The Swampscott Reporter, which was unable to get a reporter inside, editorializes that school officials’ thuggish tactics (my phrase, I should be careful to point out) “have given Swampscott a black eye.” (Here’s the story the Reporter posted in advance of the meeting.)

And why did Essex County District Attorney Jonathan Blodgett address the parents? Back when district attorneys, rather than the attorney general, enforced the state’s open-meeting law, Blodgett’s office was always responsive about complaints and tough on public officials who violated the law. Once Blodgett saw what was up in Swampscott, he should have refused to participate. Maybe he didn’t realize the media had been banned.

This was an enormous mistake. Swampscott school officials should apologize for their shameful actions.

The stunningly appropriate photo is taken from the Swampscott High School website.

A First Amendment hero-in-the-making

Michael Morisy

Last night I met a fledgling First Amendment hero: Michael Morisy, co-founder of MuckRock, a site where he posts public documents he obtains from filing public-records requests.

Morisy, as you might have heard, may be in trouble because of how Gov.
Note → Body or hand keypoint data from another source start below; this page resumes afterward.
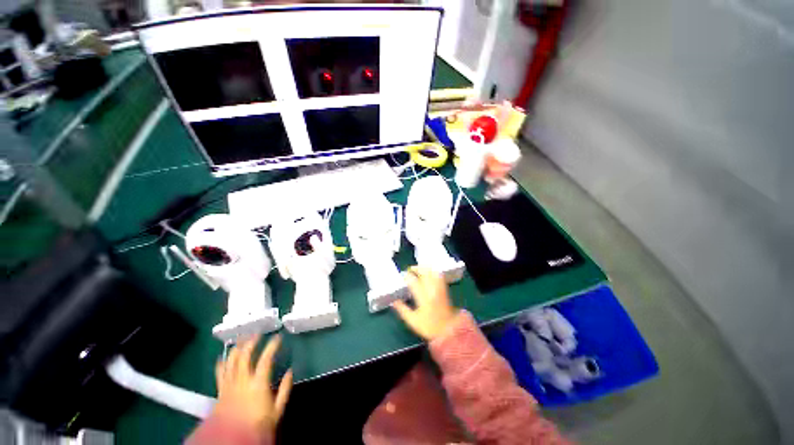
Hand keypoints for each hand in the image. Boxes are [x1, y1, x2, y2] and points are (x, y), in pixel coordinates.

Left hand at [213, 335, 292, 431]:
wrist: (234, 440)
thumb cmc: (259, 424)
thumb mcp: (277, 409)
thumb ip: (285, 389)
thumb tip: (290, 371)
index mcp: (258, 384)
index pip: (265, 359)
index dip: (272, 346)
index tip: (278, 337)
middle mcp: (242, 381)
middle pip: (244, 355)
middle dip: (251, 341)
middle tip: (258, 333)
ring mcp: (229, 385)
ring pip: (230, 361)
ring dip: (237, 348)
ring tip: (243, 339)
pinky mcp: (220, 391)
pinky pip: (219, 373)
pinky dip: (222, 362)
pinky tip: (225, 356)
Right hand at [392, 266, 458, 340]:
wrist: (449, 330)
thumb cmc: (429, 327)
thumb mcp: (413, 321)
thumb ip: (402, 310)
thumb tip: (394, 301)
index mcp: (423, 298)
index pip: (414, 282)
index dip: (407, 276)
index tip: (402, 274)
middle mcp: (432, 290)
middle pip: (425, 273)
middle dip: (416, 268)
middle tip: (409, 269)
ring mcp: (439, 289)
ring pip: (432, 272)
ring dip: (425, 268)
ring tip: (418, 268)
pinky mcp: (444, 289)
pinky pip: (439, 276)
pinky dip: (433, 272)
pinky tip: (429, 273)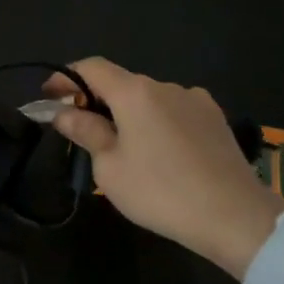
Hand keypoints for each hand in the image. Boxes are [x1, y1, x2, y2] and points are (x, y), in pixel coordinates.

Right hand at [46, 59, 283, 278]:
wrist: (234, 216)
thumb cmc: (161, 191)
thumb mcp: (109, 167)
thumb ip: (84, 131)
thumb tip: (62, 112)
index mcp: (134, 92)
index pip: (91, 67)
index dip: (65, 78)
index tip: (49, 97)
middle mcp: (165, 86)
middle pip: (120, 83)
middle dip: (96, 100)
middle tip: (81, 130)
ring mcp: (195, 100)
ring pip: (149, 99)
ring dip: (129, 114)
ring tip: (124, 148)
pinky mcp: (216, 119)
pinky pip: (174, 112)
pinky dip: (157, 123)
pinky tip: (161, 152)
Deval Patrick’s administration handled his request for records about how much money has been spent at various Massachusetts businesses under the federal food-stamp program.

The state complied with Morisy’s request. Then, in a classic CYA move, the administration — realizing after the fact that the release may have violated federal law — sent a letter to Morisy informing him he could be subject to a possible fine or imprisonment if he doesn’t take the information down. It was a ridiculous threat, and Morisy has refused to comply. The courts have consistently ruled that, under the First Amendment, the onus for keeping private records private is entirely on the keeper of those records, not on those who would publish them.

Nor is the privacy of any food-stamp recipients at risk. The records published by MuckRock, according to this Boston Globe story by Noah Bierman, do not identify any recipients.

It doesn’t seem likely that Morisy and his tech guy, Mitchell Kotler, are in any real trouble. In a follow-up in the Globe by Jonathan Saltzman, we learn that the Patrick administration issued a second CYA to cover its first CYA, assuring one and all that it never, ever intended to threaten MuckRock. Oh, no, of course not.

“At this point, I think the legal issue will blow over,” Morisy tells Chris Faraone of the Boston Phoenix. “But it’s still interesting, because all of a sudden people got very interested in what we’re doing.”

Still, you never know. Last night Morisy attended a panel discussion I moderated at Boston University on “Legal Liability in the Age of WikiLeaks,” with local First Amendment lawyers Jon Albano and Rob Bertsche. Bertsche, who has agreed to represent Morisy for free, made it clear that he doesn’t consider MuckRock to be out of the woods just yet.

Given the public attention this issue has received, I think Gov. Deval Patrick himself should announce that Morisy and Kotler are in no danger for posting records they received as a result of making a legitimate public-records request. Patrick should apologize while he’s at it.

Photo is from Morisy’s LinkedIn profile.

Please join us for a panel on WikiLeaks and the law

This Wednesday I’ll be moderating a conversation on “Legal Liability in the Age of Wikileaks,” starring two terrific First Amendment lawyers — Rob Bertsche of Prince Lobel and Jon Albano of Bingham McCutcheon.

The program is being sponsored by Hacks/Hackers of Boston, which brings together journalists and technology folks. We’ll schmooze from 6 to 7 p.m. and get down to business from 7 to 8. I hope you’ll join us.